Munoz remains in the country, but she can't legally hold a job. She and her husband, who is on a student visa, are living off the support they receive from their parents.

“I'm still waiting and hoping, praying I receive it soon because I need to work,” she said.

Munoz's situation is not unique. The United States immigration system affects whom churches can call as ministers, but some experts worry immigrants and religious institutions generally do not understand the intricacies of immigration law.

The situation has been exacerbated by a government report that indicated a 33-percent fraud rate in the country's religious visa program, which allows individuals to immigrate into the United States in order to work in churches. The result of the study has been an increase in scrutiny over religious visa applications, including delay-prone on-site visits for many of the applicants.

One director of missions in the Midwest has waited for nearly a year for a church-starter to arrive. The pastor-to-be has been approved by the Southern Baptist Convention, but he has not received final approval for his religious visa, despite already being in the country legally on a student visa.

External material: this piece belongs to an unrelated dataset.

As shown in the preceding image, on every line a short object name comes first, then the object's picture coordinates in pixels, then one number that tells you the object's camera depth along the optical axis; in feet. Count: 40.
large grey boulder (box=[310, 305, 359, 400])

Krista Gregory, a consultant with the Baptist Immigration Services Network of the Baptist General Convention of Texas, helps churches deal with such thorny immigration issues. She encourages congregations to ask potential staff members about their citizenship status. And if an individual is not a citizen or is in the country on a visa, then the church must work to hire that person legally.

“The only time they need to ask that question [about immigration status] is if they are thinking about hiring them [on] a full-time status,” she said.

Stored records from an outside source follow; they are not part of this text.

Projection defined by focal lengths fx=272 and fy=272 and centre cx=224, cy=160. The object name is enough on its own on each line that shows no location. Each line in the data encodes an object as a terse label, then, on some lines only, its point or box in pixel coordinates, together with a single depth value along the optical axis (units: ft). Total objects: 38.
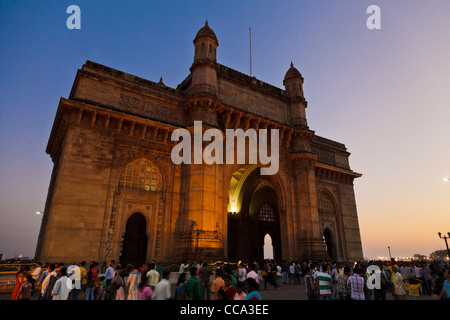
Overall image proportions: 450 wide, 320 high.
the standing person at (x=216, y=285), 22.06
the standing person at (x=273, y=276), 45.30
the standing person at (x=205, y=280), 30.96
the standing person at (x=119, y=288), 20.02
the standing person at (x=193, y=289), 18.28
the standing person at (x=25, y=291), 21.52
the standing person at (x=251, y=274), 27.43
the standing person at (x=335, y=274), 36.15
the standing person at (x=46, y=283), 23.98
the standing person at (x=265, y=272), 45.59
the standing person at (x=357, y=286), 21.37
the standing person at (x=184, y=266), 38.88
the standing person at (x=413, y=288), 26.39
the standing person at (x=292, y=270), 52.79
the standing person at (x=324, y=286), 23.06
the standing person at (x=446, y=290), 17.19
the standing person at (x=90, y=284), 27.84
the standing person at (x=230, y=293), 16.88
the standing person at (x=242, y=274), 36.56
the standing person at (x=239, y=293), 16.04
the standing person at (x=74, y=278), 25.79
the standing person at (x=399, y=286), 24.93
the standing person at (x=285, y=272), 54.08
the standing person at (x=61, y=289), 20.08
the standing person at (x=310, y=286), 26.58
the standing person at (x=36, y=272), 32.30
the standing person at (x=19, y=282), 21.66
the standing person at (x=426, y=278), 39.83
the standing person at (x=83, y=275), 28.35
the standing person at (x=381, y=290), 26.35
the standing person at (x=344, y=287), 22.61
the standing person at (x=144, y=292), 17.39
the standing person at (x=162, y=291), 17.37
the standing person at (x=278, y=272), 49.23
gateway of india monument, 45.57
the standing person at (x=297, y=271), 52.70
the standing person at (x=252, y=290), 14.56
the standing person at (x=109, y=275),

A religious visa is also connected to a specific church, Gregory said. If someone becomes employed by another church, the individual must apply to get the religious visa changed to the new congregation. Immigration guidelines also stipluate that people with religious visas cannot hold multiple jobs.

Baptist University of the Americas, with 20 percent of its student population on student visas, is keenly interested in the visa situation.

When those students seek to work in churches, they apply for religious-work visas through the churches that are hiring them. But people who hold student visas are not supposed to earn money outside of a work-study job through their school. That means congregations cannot legally pay a person with a student visa to be a permanent staff member.

While in college, students can hold full-time jobs — if the school requires it as part of career training. But that position cannot last longer than two consecutive semesters. Students also have the option to devote the year after they graduate to a full-time job as part of optional career training. At the end of the year, they must leave the country, apply for citizenship or apply for a different visa.

Mary Ranjel, director of admissions at the Baptist university, said requests for visas are usually accepted, but nothing is taken for granted.

“Basically all the information is pretty standard,” she said. “But after 9/11, it's been much more rigid.”

-30-

— This is the third in a four-part series on immigration in the United States.